The cabana was located on the edge of the property and was slightly taller than the hedgerow and the fence it hid. Under normal circumstances, safety would have been a short jump away. But under normal circumstances, Roxanne didn’t suffer from vertigo.
The griffon appeared as commanded and she dove for the sunroof as the upstairs maid was reloading. She almost made it, too. Actually, she was lucky she wasn’t run over by her own car. Clinging to the roof with bullets ricocheting close to her head as the Griffon tore off down the road at 60 miles per hour didn’t make her feel particularly lucky. She crawled down through the sun roof and into the drivers seat, finally able to catch her breath.
“I am…NEVER…getting sick…again!” She vowed between ragged gasps.
*****
| Lady Tesser |
05-20-2005 06:10 PM |
TWINS???? ARGH, you torture me, Pero!!!
Brilliant work. I am hooked. I am intrigued. ^_^
| Pero_Is_Crying |
05-20-2005 10:48 PM |
Thanks, Lady T. But it's all your fault, you know. When you said that Roxy had Major Smith's memories it put a little bug in my brain. I figured that Dorian would make more sense as a twin than a parallel because those memories include DOROTHY, who seems to have died and had her memory copied either before or durring "the Event," as would have Dorian. Their memories are older than this cycle, and therefore predate the parallels. I guess Tim just missed his daughter more than his son, and Tina vice versa.
Anyway, if I've learned anything from A Clockwork Tomato, it's that you can never have too many Waynerights, fresh or frozen.

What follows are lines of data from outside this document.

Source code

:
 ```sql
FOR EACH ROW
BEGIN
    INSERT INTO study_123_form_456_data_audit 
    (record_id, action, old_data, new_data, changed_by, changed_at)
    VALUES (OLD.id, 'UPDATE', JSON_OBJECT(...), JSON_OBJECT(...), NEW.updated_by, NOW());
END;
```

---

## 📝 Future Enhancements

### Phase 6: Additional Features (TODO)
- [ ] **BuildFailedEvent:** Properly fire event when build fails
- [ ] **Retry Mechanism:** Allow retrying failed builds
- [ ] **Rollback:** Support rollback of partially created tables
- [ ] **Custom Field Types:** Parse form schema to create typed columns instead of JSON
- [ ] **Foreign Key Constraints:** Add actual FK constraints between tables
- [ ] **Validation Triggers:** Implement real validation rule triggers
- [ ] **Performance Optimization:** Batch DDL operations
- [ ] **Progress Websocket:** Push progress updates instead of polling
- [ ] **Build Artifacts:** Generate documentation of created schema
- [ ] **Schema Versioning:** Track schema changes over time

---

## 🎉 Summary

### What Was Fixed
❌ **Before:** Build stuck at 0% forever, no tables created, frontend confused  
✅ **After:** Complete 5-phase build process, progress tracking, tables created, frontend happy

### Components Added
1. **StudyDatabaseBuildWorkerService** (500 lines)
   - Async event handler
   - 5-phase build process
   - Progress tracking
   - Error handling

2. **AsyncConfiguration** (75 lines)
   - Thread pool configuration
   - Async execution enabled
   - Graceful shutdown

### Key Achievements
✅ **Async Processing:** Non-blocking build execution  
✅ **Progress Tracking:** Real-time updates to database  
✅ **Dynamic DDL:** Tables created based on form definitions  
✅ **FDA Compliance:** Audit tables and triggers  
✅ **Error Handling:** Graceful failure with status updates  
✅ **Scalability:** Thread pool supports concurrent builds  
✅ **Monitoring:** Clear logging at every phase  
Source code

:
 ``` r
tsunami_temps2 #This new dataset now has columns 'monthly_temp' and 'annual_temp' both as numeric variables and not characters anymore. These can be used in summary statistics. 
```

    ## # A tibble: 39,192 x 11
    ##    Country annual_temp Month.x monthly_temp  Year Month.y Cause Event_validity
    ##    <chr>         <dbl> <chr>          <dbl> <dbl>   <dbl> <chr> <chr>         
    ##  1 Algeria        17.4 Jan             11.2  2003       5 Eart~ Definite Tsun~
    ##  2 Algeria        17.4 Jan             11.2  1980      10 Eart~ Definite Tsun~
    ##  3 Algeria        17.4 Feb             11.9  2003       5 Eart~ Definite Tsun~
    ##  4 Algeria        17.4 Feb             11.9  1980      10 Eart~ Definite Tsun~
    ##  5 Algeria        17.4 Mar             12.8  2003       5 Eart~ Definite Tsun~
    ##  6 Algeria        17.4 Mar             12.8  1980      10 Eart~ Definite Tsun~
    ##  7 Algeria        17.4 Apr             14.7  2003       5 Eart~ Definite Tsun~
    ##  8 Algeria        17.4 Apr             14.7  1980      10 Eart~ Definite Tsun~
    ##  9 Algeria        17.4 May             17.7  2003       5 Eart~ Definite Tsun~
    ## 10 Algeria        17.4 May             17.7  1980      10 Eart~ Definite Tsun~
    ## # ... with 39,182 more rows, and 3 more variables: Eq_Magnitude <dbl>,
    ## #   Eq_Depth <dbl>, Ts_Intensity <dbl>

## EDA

I'm afraid I've written myself up a tree with this one and I can't get down. Shoe-horning the obligatory megadeus battle into the story without it seeming completely tacked on is a problem, but I think I'm almost there. My real trouble is that I don't know what to do with the corpsicles. If Roxanne has Roger’s respect for the dead she’d want the library destroyed (and at the moment it looks like she's headed in that direction). I can imagine R. Dorian resenting Dorian on ice, but I don’t know what he’d really think about the library. It’s the same with Angel. I know he wants memories, but…eeewwww! I’m the biggest problem, though. Even though I think the aims of cryonics are bunk both inside and outside this story, I don’t know if I can kill off even a dead Dorian or Dorothy. There might be some more weird stories in here if Roxanne’s moral outrage and I leave the library be. What do you think? HELP!
I wrote the final scene for this bit quite a while ago. It was another one of those “I woke up in the middle of the night with someone else’s characters kicking around in my head” kinda things. I should go out on the same note I came in on, right? I think it’ll work if I could just get there.